Rappel du premier message :
CHANT SECOND
LE NAVIRE
O terre de Cécrops! terre où règnent un souffle divin et
des génies amis des hommes!
(Les Martyrs, CHATEAUBRIAND).
Au coeur privé d'amour, c'est bien peu que la gloire.
Si de quelque bonheur rayonne la victoire,
Soit pour les grands guerriers, soit à ceux dont la voix
Éclaire les mortels ou leur dicte des lois,
N'est-ce point qu'en secret, chaque pas de leur vie
Retentit dans une âme invisible et ravie
Comme au sein d'un écho qui des sons éclatants
S'empare en sa retraite et les redit longtemps?
Ainsi des chevaliers la race simple et brave
Au servage d'amour rangeait sa gloire esclave;
Ainsi de la beauté les secrètes faveurs
Élevèrent aux Cieux les poètes rêveurs;
Ainsi souvent, dit-on, le bonheur d'un empire
Aux peuples, par les rois, descendit d'un sourire.
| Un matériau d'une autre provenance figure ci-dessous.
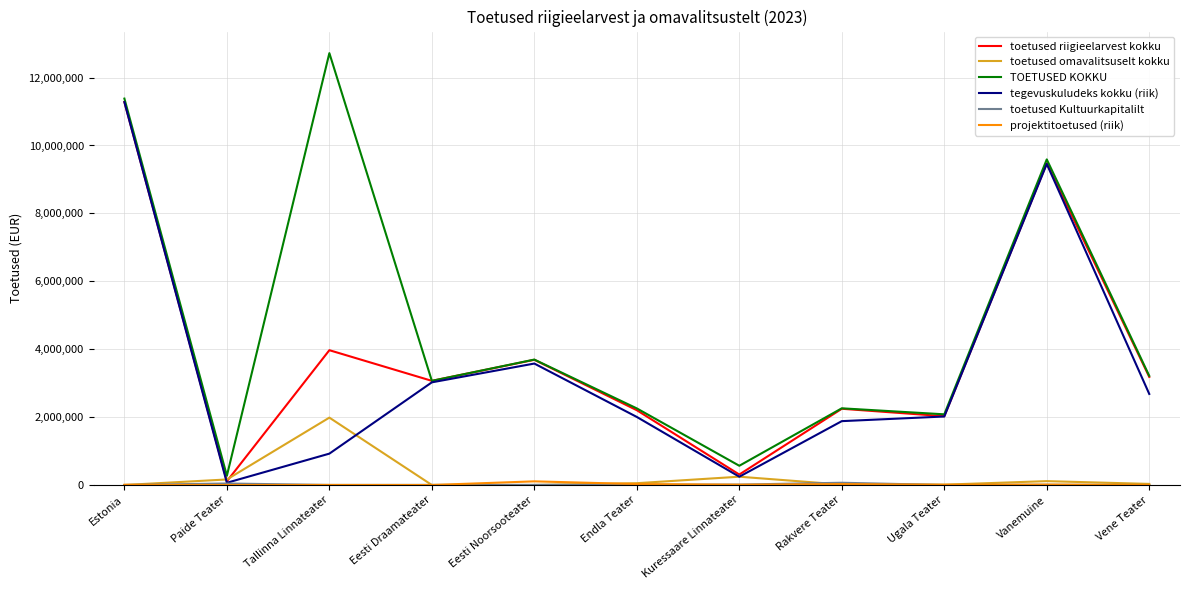

What is the maximum value shown in the chart?

12719299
Il s'est trouvé parfois, comme pour faire voir
Que du bonheur en nous est encor le pouvoir,
Deux âmes, s'élevant sur les plaines du monde,
Toujours l'une pour l'autre existence féconde,
Puissantes à sentir avec un feu pareil,
Double et brûlant rayon né d'un même soleil,
Vivant comme un seul être, intime et pur mélange,
Semblables dans leur vol aux deux ailes d'un ange,
Ou telles que des nuits les jumeaux radieux
D'un fraternel éclat illuminent les cieux.
Si l'homme a séparé leur ardeur mutuelle,
C'est alors que l'on voit et rapide et fidèle
Chacune, de la foule écartant l'épaisseur,
Traverser l'Univers et voler à sa soeur.